From time to time, I put on my "grumpy old man" hat to complain about some current scientific use of language. Perhaps this is pedantry, but someone has to take a stand if only to educate the new generation. What has caused my ire this week is the use of mass spectrometry to determine "sn-position isomer" compositions. "sn" stands for stereospecific numbering, and mass spectrometry is not stereospecific in this context but "regiospecific", and this is the correct term to use. Of course, when you are dealing with a single glycerolipid enantiomer as with most (but not all) natural phospholipids, the end result is the same, but the term is frequently used also for triacylglycerol positional distributions, where it is entirely inappropriate. If a racemic synthetic phospholipid were to be analysed by mass spectrometry, the primary (mixed sn-1/3) and secondary fatty acids would be determined with the same accuracy as for natural phospholipids. Incidentally, in this blog, I have occasionally challenged analysts to compare the results of determining positional distributions in phospholipids by mass spectrometry with older techniques, such as hydrolysis with the phospholipase A2 of snake venom, against natural samples as opposed to model compounds. So far no takers, but it might be a useful short project for a student.

January 29th, 2020

Binding of ceramide to the corneocyte proteins via a reactive epoxyenone Skin ceramides are highly distinctive lipids with an essential function in maintaining the protective barrier to the environment, and a key feature is that they contain very-long-chain fatty acids with an ω-hydroxyl group that is esterified very specifically to linoleic acid. The ultimate fate of the ceramides is attachment covalently via the terminal tend of the molecule to the proteins of the corneocyte envelope. Until now, it was believed that enzymic oxidation of the linoleate molecule facilitated its hydrolysis and attachment of the ceramide to a protein by esterification of the ω-hydroxyl to a glutamic acid residue by an ester bond. This may indeed occur to some extent, but a new publication suggests an alternative with a more intimate role for linoleate in the attachment process (Takeichi, T. and 18 others. SDR9C7 catalyzes critical dehydrogenation of acylceramides for skin barrier formation. J. Clin. Invest., 130, in press (2020); DOI - open access). The suggestion is that the linoleate residue attached to the ω-O-acylceramide is oxidized by 12R-LOX and eLOX3 and an NAD+-dependent dehydrogenation to a highly reactive 9,10-trans-epoxy,11E-ene,13-keto intermediate (see our web page on hepoxilins), which rather than being hydrolysed is able to link non-enzymatically by the Michael addition reaction to cysteine or histidine residues in proteins of the corneocyte envelope, or by formation of a Schiff base and eventually a pyrrole derivative with a lysine residue. Incidentally, this adds to the argument that linoleic acid is an essential fatty acid in its own right and is not simply a precursor of arachidonic acid and eicosanoids.

I hate to use a phrase such as - "Nothing is known of the ...." when writing the web pages in my Lipid Essentials section. Happily, I was able to remove these words in updating my web page on Archaeal lipids to introduce new information on how the cyclopentane rings are formed in the isoprenoid chains of the glycerol dibiphytanyl glycerol tetraethers thanks to the identification of two key enzymes (Zeng, Z. et al. GDGT cyclization proteins identify the dominant archaeal sources of tetraether lipids in the ocean. Proc. Natl. Acad. Sci. USA, 116, 22505-22511 (2019); DOI).

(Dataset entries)
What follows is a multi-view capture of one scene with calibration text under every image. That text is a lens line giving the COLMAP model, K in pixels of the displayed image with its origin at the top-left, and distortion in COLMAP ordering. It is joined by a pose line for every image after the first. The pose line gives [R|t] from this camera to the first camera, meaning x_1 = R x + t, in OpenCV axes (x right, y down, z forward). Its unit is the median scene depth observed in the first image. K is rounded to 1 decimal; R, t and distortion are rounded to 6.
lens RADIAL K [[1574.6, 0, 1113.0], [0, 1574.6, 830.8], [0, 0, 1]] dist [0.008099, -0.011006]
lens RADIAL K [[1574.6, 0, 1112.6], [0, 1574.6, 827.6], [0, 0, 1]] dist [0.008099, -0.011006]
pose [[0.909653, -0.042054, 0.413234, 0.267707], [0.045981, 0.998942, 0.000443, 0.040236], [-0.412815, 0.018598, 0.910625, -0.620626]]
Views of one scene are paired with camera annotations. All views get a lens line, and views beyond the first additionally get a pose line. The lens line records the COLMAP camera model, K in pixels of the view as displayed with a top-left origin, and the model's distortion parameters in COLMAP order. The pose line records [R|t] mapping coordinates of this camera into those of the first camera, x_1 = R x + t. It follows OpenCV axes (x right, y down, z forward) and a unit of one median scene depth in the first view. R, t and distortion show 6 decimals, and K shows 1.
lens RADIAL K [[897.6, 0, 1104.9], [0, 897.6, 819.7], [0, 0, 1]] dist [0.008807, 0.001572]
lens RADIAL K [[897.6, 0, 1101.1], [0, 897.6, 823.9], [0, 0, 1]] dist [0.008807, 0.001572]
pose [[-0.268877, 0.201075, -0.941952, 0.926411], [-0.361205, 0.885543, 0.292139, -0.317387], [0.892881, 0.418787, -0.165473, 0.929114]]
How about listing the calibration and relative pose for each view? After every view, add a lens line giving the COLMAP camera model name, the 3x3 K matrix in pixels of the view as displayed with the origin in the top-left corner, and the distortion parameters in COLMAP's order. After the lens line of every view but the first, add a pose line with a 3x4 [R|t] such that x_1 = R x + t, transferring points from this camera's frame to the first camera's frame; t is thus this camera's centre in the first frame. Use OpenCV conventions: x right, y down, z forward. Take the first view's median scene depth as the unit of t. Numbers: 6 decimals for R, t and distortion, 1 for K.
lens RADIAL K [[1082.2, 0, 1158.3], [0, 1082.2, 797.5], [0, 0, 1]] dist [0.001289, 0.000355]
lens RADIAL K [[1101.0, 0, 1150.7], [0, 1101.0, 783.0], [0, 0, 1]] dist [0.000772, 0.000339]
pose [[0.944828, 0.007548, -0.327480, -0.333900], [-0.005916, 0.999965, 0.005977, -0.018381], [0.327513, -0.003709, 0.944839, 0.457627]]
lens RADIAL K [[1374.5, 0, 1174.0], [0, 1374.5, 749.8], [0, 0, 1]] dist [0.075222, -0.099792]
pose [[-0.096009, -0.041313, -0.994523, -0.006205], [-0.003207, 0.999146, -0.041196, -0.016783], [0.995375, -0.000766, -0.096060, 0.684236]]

Your tasks:
[1] In the lipid research text, what does the abbreviation "sn" stand for?
[2] Name every amino acid whose residues the lipid research text mentions as a site where ceramide may become attached to corneocyte envelope proteins.
Rely solely on the lipid research text when answering.

Answers provided:
[1] Stereospecific numbering.

[2] Glutamic acid, cysteine, histidine, lysine